Work to be completed
Go to the line holding "Компания входит в реестр" in the entries below and write out exactly every line down to and including the line holding "Cinsel partnere karşı uta".

### Source records

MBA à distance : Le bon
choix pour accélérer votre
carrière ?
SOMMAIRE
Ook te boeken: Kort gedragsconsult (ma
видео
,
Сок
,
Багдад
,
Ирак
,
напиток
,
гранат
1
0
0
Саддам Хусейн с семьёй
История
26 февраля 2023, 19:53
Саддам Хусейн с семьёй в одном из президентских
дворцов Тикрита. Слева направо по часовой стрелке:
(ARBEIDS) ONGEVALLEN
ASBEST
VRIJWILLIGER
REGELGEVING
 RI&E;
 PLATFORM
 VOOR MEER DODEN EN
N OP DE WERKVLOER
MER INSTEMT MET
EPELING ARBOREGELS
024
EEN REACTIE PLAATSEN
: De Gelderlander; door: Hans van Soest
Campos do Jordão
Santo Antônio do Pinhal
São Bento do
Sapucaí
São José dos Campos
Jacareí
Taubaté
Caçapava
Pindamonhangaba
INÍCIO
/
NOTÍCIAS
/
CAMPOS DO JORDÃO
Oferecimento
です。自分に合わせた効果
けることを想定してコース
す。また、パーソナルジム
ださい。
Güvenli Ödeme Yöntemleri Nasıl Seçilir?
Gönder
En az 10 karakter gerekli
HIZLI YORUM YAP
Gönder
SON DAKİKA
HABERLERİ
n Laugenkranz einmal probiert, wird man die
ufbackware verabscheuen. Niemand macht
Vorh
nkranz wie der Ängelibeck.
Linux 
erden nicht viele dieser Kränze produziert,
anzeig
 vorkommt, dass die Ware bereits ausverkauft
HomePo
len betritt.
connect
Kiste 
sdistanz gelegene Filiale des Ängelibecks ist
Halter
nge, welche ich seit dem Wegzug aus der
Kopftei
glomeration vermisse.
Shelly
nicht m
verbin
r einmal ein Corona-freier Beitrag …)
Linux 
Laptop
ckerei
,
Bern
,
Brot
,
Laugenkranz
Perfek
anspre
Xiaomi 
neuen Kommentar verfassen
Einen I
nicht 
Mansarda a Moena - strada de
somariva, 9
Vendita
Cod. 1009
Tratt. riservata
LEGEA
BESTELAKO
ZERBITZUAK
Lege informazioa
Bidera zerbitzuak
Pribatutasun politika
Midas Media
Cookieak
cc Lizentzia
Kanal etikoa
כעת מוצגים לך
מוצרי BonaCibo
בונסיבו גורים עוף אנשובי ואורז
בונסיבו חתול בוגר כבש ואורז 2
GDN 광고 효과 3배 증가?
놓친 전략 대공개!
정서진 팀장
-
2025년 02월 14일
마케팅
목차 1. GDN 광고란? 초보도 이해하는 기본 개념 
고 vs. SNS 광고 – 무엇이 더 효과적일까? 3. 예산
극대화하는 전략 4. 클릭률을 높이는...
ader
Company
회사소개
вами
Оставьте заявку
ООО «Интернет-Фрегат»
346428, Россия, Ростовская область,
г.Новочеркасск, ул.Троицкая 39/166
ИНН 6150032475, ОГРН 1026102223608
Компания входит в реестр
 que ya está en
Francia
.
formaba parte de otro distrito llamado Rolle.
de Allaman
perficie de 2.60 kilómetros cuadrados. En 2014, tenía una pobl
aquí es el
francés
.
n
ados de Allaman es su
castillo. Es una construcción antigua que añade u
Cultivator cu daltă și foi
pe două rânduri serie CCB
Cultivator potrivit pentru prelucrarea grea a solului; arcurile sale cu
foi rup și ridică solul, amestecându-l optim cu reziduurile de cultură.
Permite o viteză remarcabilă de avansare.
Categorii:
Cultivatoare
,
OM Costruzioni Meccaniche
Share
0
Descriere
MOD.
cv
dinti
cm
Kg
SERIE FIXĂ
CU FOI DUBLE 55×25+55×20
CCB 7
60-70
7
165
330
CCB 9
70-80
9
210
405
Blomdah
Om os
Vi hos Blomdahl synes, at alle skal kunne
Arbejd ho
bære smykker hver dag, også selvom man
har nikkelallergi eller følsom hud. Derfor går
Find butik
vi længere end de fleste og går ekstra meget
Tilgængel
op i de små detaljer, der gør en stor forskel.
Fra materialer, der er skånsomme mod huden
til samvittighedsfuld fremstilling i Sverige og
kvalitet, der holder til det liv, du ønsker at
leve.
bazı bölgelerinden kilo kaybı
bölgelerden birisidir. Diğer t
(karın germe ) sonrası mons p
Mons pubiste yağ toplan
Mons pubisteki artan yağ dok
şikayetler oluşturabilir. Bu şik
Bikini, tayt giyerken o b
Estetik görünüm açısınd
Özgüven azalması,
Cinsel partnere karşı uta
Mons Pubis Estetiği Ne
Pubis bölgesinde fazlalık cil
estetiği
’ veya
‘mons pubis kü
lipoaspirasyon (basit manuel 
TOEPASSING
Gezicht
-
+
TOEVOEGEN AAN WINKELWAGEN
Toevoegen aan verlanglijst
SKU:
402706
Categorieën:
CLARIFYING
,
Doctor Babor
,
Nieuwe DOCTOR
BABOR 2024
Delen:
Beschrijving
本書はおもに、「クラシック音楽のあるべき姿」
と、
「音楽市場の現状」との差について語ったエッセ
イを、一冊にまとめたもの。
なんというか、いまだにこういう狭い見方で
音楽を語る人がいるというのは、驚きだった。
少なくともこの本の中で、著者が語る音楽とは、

######

Reply
Компания входит в реестр
 que ya está en
Francia
.
formaba parte de otro distrito llamado Rolle.
de Allaman
perficie de 2.60 kilómetros cuadrados. En 2014, tenía una pobl
aquí es el
francés
.
n
ados de Allaman es su
castillo. Es una construcción antigua que añade u
Cultivator cu daltă și foi
pe două rânduri serie CCB
Cultivator potrivit pentru prelucrarea grea a solului; arcurile sale cu
foi rup și ridică solul, amestecându-l optim cu reziduurile de cultură.
Permite o viteză remarcabilă de avansare.
Categorii:
Cultivatoare
,
OM Costruzioni Meccaniche
Share
0
Descriere
MOD.
cv
dinti
cm
Kg
SERIE FIXĂ
CU FOI DUBLE 55×25+55×20
CCB 7
60-70
7
165
330
CCB 9
70-80
9
210
405
Blomdah
Om os
Vi hos Blomdahl synes, at alle skal kunne
Arbejd ho
bære smykker hver dag, også selvom man
har nikkelallergi eller følsom hud. Derfor går
Find butik
vi længere end de fleste og går ekstra meget
Tilgængel
op i de små detaljer, der gør en stor forskel.
Fra materialer, der er skånsomme mod huden
til samvittighedsfuld fremstilling i Sverige og
kvalitet, der holder til det liv, du ønsker at
leve.
bazı bölgelerinden kilo kaybı
bölgelerden birisidir. Diğer t
(karın germe ) sonrası mons p
Mons pubiste yağ toplan
Mons pubisteki artan yağ dok
şikayetler oluşturabilir. Bu şik
Bikini, tayt giyerken o b
Estetik görünüm açısınd
Özgüven azalması,
Cinsel partnere karşı uta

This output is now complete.